If hay dust changes color, for instance, there might already be a fire present.
“With a hay baler, it may take some time before a smoldering ember is evident,” Woolington said. “You must be prepared to act quickly when you see that first indication of smoke.”
As a hay grower and former volunteer firefighter, Franklin County farmer Horace Godbold has seen his share of baler fires. Another indication that something may be wrong, he said, is if the operator begins to smell something burning. Cab tractor drivers should keep a window open if possible so they can smell the outside air.
“If you smell something out of the ordinary, you need to get off the tractor and inspect the baler from all angles, because it’s probably about to catch on fire if it’s not already on fire,” he said.
A fire extinguisher with an ABC rating is a must for any large tractor, but Godbold and Woolington recommend storing a water extinguisher, which sprays streams strong enough to penetrate hay and reach smoldering hot spots.
“Something I always take with me is a pump-up sprayer with a nozzle. If you mix water and dishwashing detergent, it makes your water last twice as long,” Godbold said. “You can adjust the nozzle to get a larger volume of water in a fog pattern at the base of the fire. This will turn the water to steam that follows the direction of the fire and knocks it down.”
Thermal imaging or an inexpensive infrared laser thermometer can also be used to check for hot spots.
“I know a hay farmer who points at each one of the bearings on his baler to see if he has one heating up,” Godbold said. “When he gets done baling, he will repeat that to see if he needs to change any of the bearings out before he starts baling again.”
How and which direction the operator bales hay can also prevent a disaster.
“I try to break the field up into sections and start on the downwind side, so if I do have a fire, it won’t be floating across the dry hay,” he said.
Ensuring the baler is clean before attaching it to the tractor is one of the most effective ways to prevent it from catching fire.
“A hay baler is just a big container of fuel for a fire -- hay, dust and hydraulic fluid,” Woolington said. “Eliminate any extra fire sources by cleaning the baler up thoroughly after each cutting. Use an air hose or leaf blower to blow out all the fine pieces and dust.
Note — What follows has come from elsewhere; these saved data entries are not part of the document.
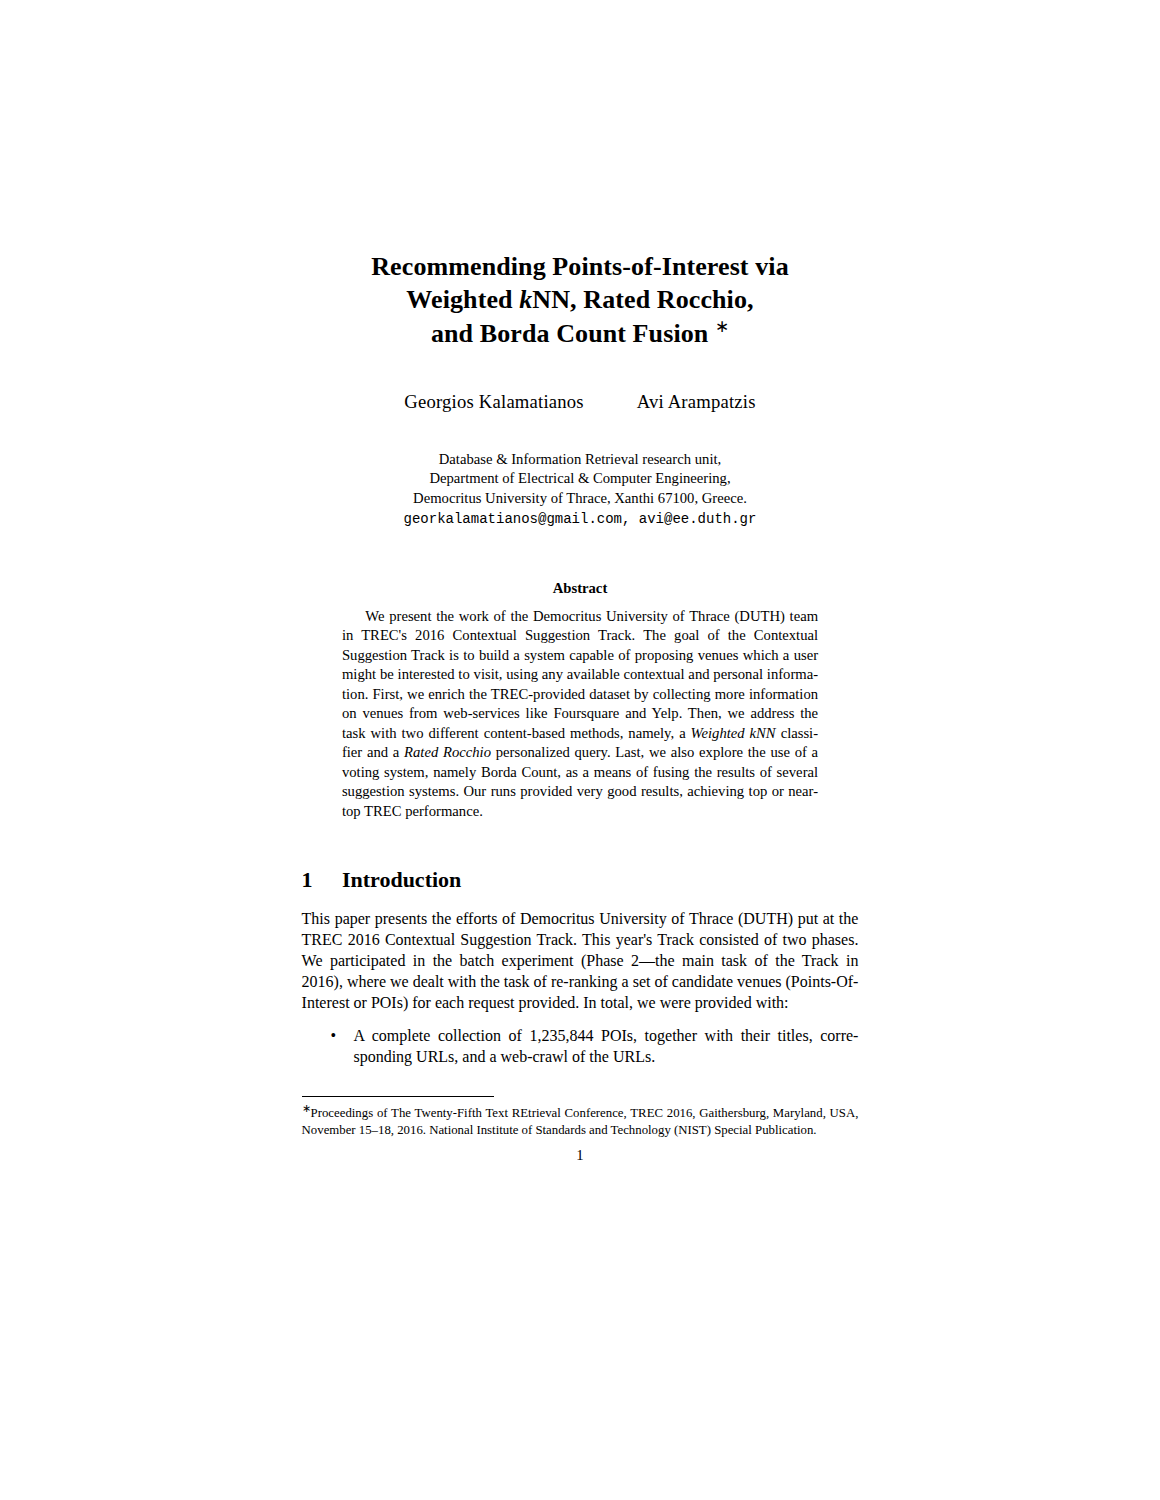Recommending Points-of-Interest via
Weighted k NN, Rated Rocchio,
and Borda Count Fusion ∗
Georgios Kalamatianos Avi Arampatzis
Database & Information Retrieval research unit,
Department of Electrical & Computer Engineering,
Democritus University of Thrace, Xanthi 67100, Greece.
georkalamatianos@gmail.com, avi@ee.duth.gr
Abstract
We present the work of the Democritus University of Thrace (DUTH) team in TREC's 2016 Contextual Suggestion Track. The goal of the Contextual Suggestion Track is to build a system capable of proposing venues which a user might be interested to visit, using any available contextual and personal information. First, we enrich the TREC-provided dataset by collecting more information on venues from web-services like Foursquare and Yelp. Then, we address the task with two different content-based methods, namely, a Weighted kNN classifier and a Rated Rocchio personalized query. Last, we also explore the use of a voting system, namely Borda Count, as a means of fusing the results of several suggestion systems. Our runs provided very good results, achieving top or near-top TREC performance.
1 Introduction
This paper presents the efforts of Democritus University of Thrace (DUTH) put at the TREC 2016 Contextual Suggestion Track. This year's Track consisted of two phases. We participated in the batch experiment (Phase 2—the main task of the Track in 2016), where we dealt with the task of re-ranking a set of candidate venues (Points-Of-Interest or POIs) for each request provided. In total, we were provided with:
A complete collection of 1,235,844 POIs, together with their titles, corresponding URLs, and a web-crawl of the URLs.
∗Proceedings of The Twenty-Fifth Text REtrieval Conference, TREC 2016, Gaithersburg, Maryland, USA, November 15–18, 2016. National Institute of Standards and Technology (NIST) Special Publication.
1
“Open doors, shields and guards to clean debris from inside those, as well,” she added, “but be sure they are back in place, as they not only protect the operator from hazards but also help prevent accumulation of hay and dust in friction areas.”
Maintenance should be performed each year before the first cutting because that saves time and money in addition to preventing a fire.
“Identifying potential problems early will help allow time to order parts or schedule a service call for a mechanic,” said Keith Whitehead, an MSU Extension agent in Franklin County. “Because hay baler fires are usually the result of sparks or heat, keep the belts at proper tension and bearings, chains and other moving parts greased and lubricated. Hydraulic leaks from hoses or cylinders will also contribute fuel to a fire, so check for those to avoid equipment failure.”